What the heck is a Rambler, anyway? Well, according to my research, the nickname of Loyola University's athletic teams are so-named because back in the 1920s, the school's football program – which was dropped in 1930 – traveled, or rambled, all over the country to play its games. That would match up with Webster's Dictionary, which defines a rambler as someone who travels and wanders aimlessly from place to place.

Loyola in 1982 adopted “Bo Rambler” – short for hobo – as its mascot. Today, the mascot anyone paying any attention to anything sports-related over the past week has become familiar with is LU Wolf, chosen because the coat-of-arms of St. Ignatius of Loyola depicts two wolves standing over a kettle.

So now that you have your history lesson for the day, how about those Ramblers? I wrote last week about underdogs and the NCAA tournament, and Loyola certainly qualifies as such. The Ramblers defeated favorites Miami and Tennessee to advance to the Sweet 16, where they will face Nevada tonight with a berth in the Elite 8 on the line.

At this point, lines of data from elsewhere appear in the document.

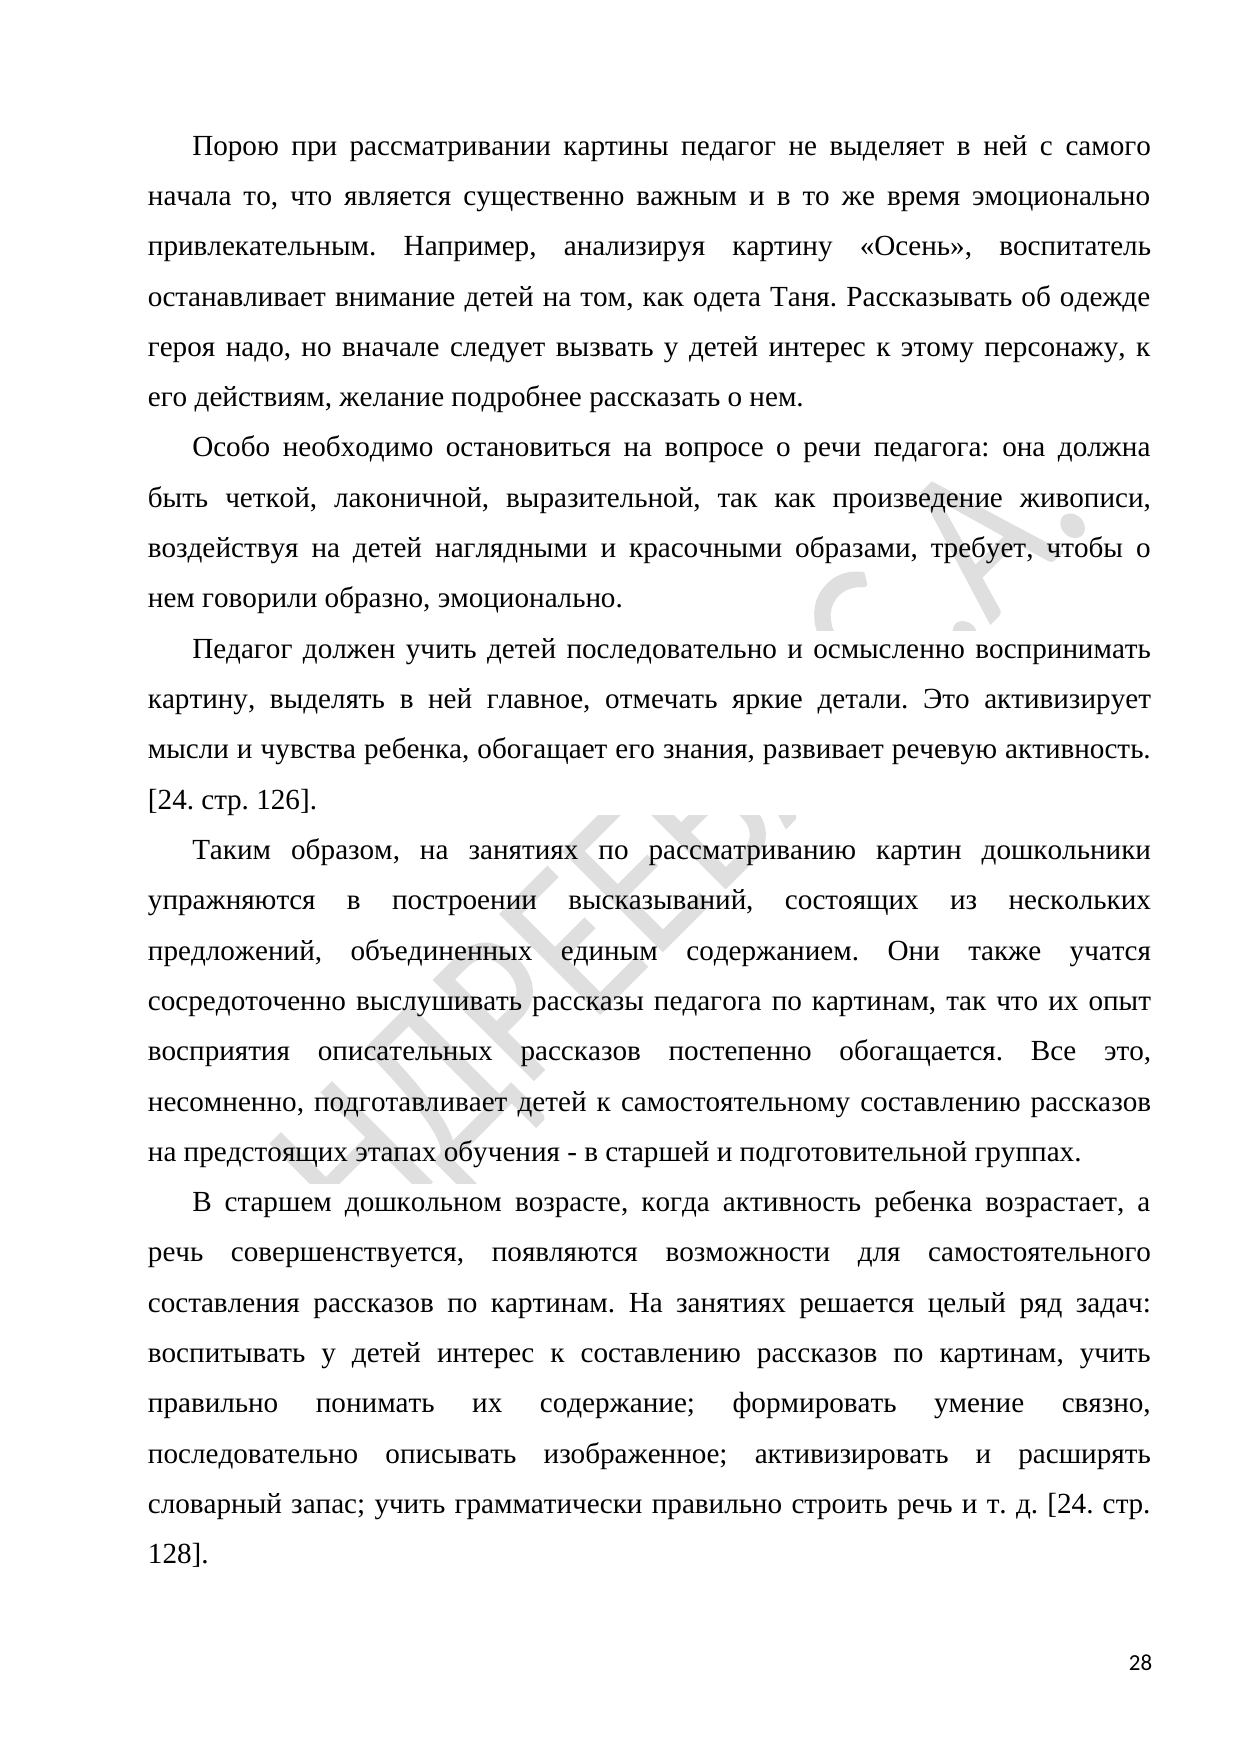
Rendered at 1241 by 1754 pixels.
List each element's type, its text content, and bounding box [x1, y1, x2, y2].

text Порою при рассматривании картины педагог не выделяет в ней с самого начала то, что является существенно важным и в то же время эмоционально привлекательным. Например, анализируя картину «Осень», воспитатель останавливает внимание детей на том, как одета Таня. Рассказывать об одежде героя надо, но вначале следует вызвать у детей интерес к этому персонажу, к его действиям, желание подробнее рассказать о нем. [148, 128, 1152, 413]
text Педагог должен учить детей последовательно и осмысленно воспринимать картину, выделять в ней главное, отмечать яркие детали. Это активизирует мысли и чувства ребенка, обогащает его знания, развивает речевую активность. [24. стр. 126]. [148, 631, 1152, 815]
text В старшем дошкольном возрасте, когда активность ребенка возрастает, а речь совершенствуется, появляются возможности для самостоятельного составления рассказов по картинам. На занятиях решается целый ряд задач: воспитывать у детей интерес к составлению рассказов по картинам, учить правильно понимать их содержание; формировать умение связно, последовательно описывать изображенное; активизировать и расширять словарный запас; учить грамматически правильно строить речь и т. д. [24. стр. 128]. [148, 1184, 1152, 1570]
text Таким образом, на занятиях по рассматриванию картин дошкольники упражняются в построении высказываний, состоящих из нескольких предложений, объединенных единым содержанием. Они также учатся сосредоточенно выслушивать рассказы педагога по картинам, так что их опыт восприятия описательных рассказов постепенно обогащается. Все это, несомненно, подготавливает детей к самостоятельному составлению рассказов на предстоящих этапах обучения - в старшей и подготовительной группах. [148, 832, 1152, 1167]
text Особо необходимо остановиться на вопросе о речи педагога: она должна быть четкой, лаконичной, выразительной, так как произведение живописи, воздействуя на детей наглядными и красочными образами, требует, чтобы о нем говорили образно, эмоционально. [148, 429, 1152, 614]
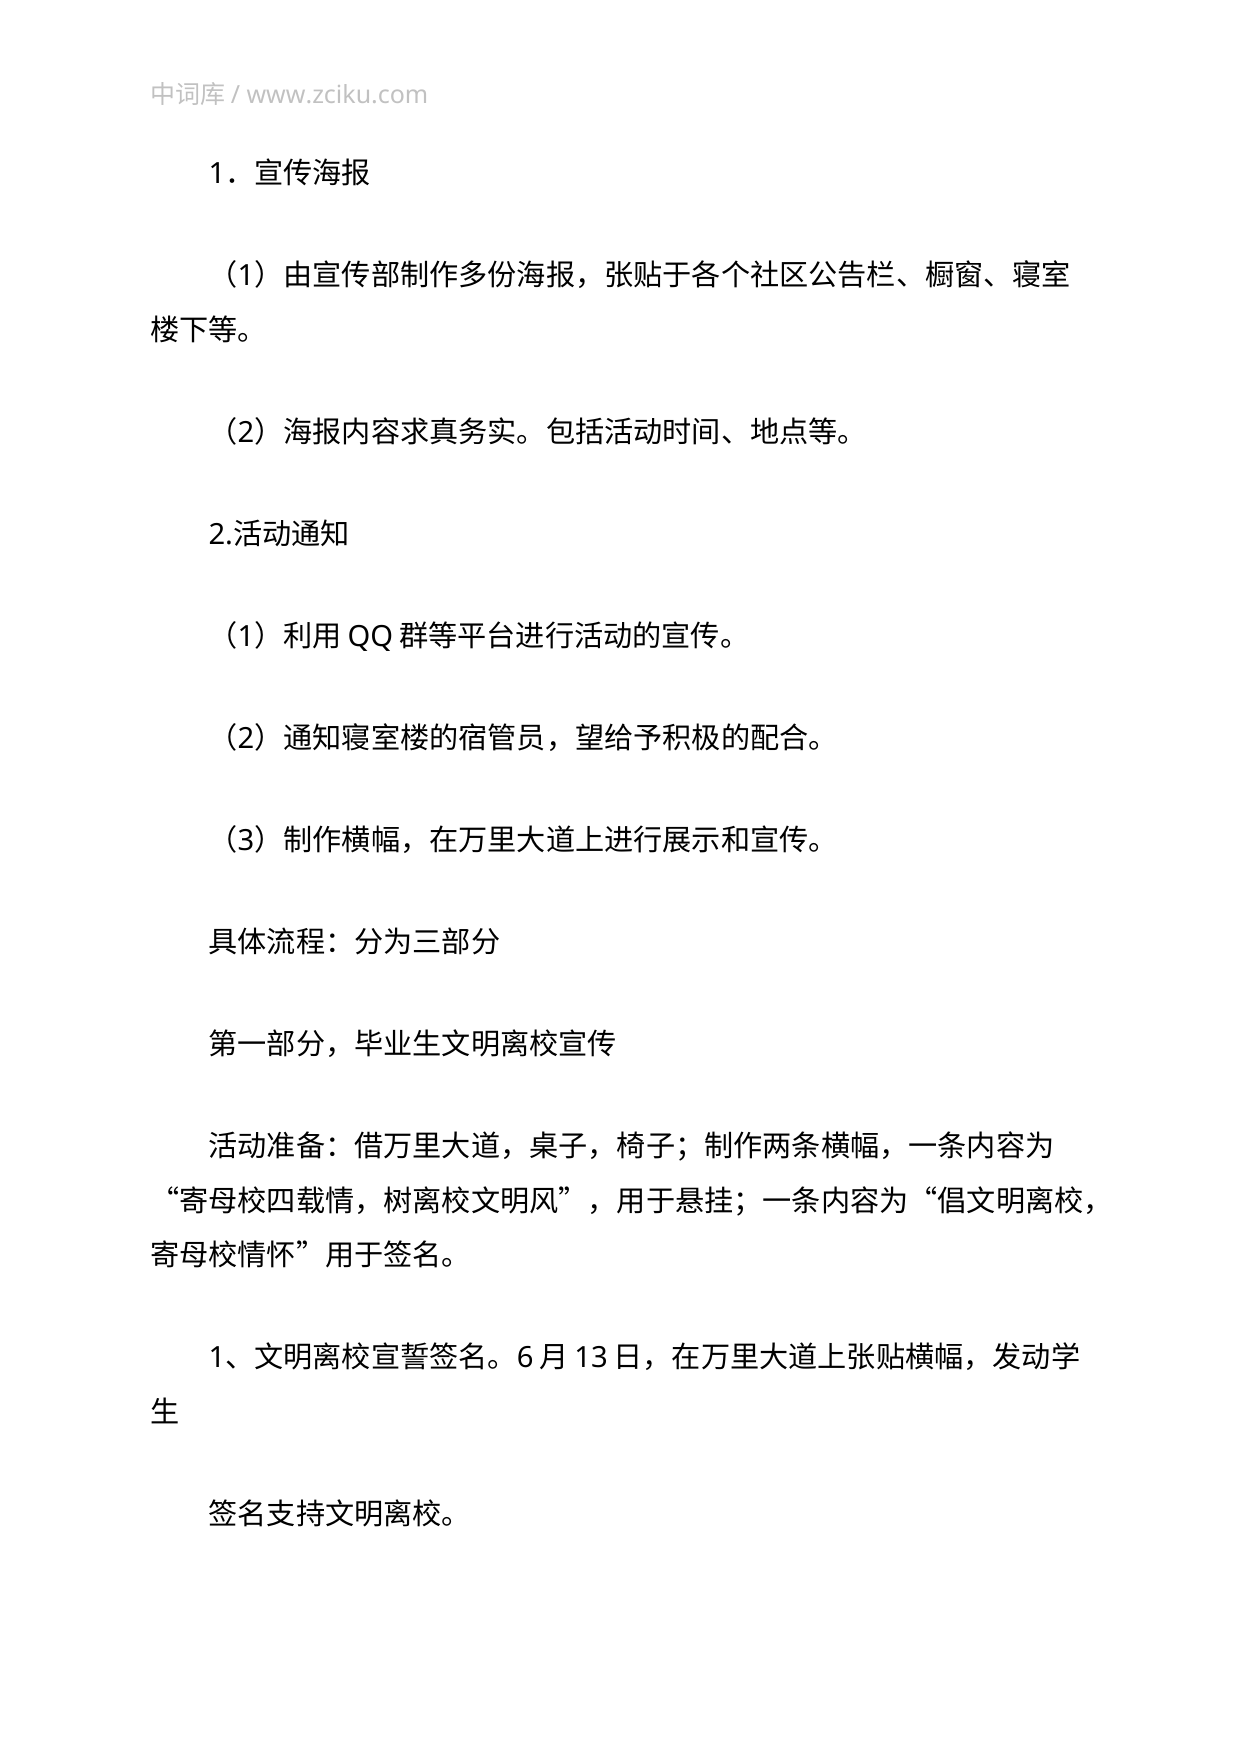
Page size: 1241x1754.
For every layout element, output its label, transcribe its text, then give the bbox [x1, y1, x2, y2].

text （3）制作横幅，在万里大道上进行展示和宣传。 [150, 817, 1090, 859]
text （2）海报内容求真务实。包括活动时间、地点等。 [150, 409, 1090, 451]
text （2）通知寝室楼的宿管员，望给予积极的配合。 [150, 715, 1090, 757]
text 2.活动通知 [150, 511, 1090, 553]
text 1、文明离校宣誓签名。6月13日，在万里大道上张贴横幅，发动学生 [150, 1334, 1090, 1431]
text 1．宣传海报 [150, 150, 1090, 192]
text 签名支持文明离校。 [150, 1491, 1090, 1533]
text 活动准备：借万里大道，桌子，椅子；制作两条横幅，一条内容为“寄母校四载情，树离校文明风”，用于悬挂；一条内容为“倡文明离校，寄母校情怀”用于签名。 [150, 1122, 1090, 1274]
text （1）由宣传部制作多份海报，张贴于各个社区公告栏、橱窗、寝室楼下等。 [150, 252, 1090, 349]
text （1）利用QQ群等平台进行活动的宣传。 [150, 613, 1090, 655]
text 具体流程：分为三部分 [150, 919, 1090, 961]
text 第一部分，毕业生文明离校宣传 [150, 1020, 1090, 1063]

If you follow college basketball, or more specifically the Missouri Valley Conference, you know Loyola is a talented team despite their underdog status and are not all that surprised by their success. This is a team that defeated Florida in Gainesville earlier this season, then steamrolled its way to a 15-3 conference mark, and regular season and conference tournament titles. Never sleep on a team, even a small school, that takes both those crowns. These guys can play, and they've become the darlings of this year's tourney. Expect to see a lot of maroon and gold, and shots of team chaplain Sister Jean Delores-Schmidt, if this team beats the Wolfpack and earns the chance to play for a spot in the Final Four.

And if you didn’t think you had any reason to root for the Ramblers, consider that they have a local connection. Loyola assistant coach Javon Marmon coached at Richards during the 2014-15 season; and Nick Dinardi, a seldom-used senior forward, hails from Palos Park and is a graduate of Providence High School.